# Work order
Search the records for the word "règles" and copy each line in which it appears.

Data records:
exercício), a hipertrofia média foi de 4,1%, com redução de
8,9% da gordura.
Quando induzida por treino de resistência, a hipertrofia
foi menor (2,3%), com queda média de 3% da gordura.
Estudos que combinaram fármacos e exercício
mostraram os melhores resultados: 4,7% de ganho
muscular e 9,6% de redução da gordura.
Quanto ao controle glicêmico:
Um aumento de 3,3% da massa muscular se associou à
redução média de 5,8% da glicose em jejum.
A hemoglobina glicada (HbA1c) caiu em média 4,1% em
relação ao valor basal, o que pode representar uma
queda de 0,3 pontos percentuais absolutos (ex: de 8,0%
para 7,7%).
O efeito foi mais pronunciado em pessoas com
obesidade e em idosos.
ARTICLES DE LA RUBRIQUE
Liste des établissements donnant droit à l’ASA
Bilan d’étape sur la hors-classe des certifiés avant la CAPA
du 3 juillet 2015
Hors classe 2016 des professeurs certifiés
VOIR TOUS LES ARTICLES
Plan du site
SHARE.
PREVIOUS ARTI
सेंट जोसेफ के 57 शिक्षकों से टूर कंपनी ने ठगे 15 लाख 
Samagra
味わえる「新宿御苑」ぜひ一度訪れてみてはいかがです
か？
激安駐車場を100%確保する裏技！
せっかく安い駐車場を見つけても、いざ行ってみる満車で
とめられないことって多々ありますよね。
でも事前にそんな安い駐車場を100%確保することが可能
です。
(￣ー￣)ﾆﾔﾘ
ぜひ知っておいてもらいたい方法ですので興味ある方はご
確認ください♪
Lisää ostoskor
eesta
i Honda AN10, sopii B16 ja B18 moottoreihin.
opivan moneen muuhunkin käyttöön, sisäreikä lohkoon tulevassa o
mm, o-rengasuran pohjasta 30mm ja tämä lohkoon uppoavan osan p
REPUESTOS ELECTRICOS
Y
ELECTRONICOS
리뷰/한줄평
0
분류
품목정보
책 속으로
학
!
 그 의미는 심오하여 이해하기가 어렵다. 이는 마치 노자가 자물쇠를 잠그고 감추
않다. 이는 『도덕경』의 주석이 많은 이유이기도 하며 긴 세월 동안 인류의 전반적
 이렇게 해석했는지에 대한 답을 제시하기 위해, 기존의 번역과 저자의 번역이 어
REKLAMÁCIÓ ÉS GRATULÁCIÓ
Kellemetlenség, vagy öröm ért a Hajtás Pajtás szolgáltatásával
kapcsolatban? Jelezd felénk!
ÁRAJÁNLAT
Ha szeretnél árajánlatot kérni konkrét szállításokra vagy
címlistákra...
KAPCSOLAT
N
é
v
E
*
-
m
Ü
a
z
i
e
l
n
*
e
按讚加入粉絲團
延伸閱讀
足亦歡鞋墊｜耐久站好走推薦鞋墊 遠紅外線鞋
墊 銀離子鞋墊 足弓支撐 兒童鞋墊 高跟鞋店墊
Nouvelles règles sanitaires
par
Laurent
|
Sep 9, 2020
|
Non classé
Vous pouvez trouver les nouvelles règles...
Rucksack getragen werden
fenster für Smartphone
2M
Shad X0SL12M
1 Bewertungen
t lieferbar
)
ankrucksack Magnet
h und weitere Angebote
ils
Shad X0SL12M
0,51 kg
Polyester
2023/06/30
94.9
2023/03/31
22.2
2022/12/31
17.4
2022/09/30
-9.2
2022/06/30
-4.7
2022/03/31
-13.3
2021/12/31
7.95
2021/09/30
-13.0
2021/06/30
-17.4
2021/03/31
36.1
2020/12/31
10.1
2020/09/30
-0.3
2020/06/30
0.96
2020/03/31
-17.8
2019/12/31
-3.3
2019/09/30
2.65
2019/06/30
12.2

# Answer section
Nouvelles règles sanitaires
Vous pouvez trouver les nouvelles règles...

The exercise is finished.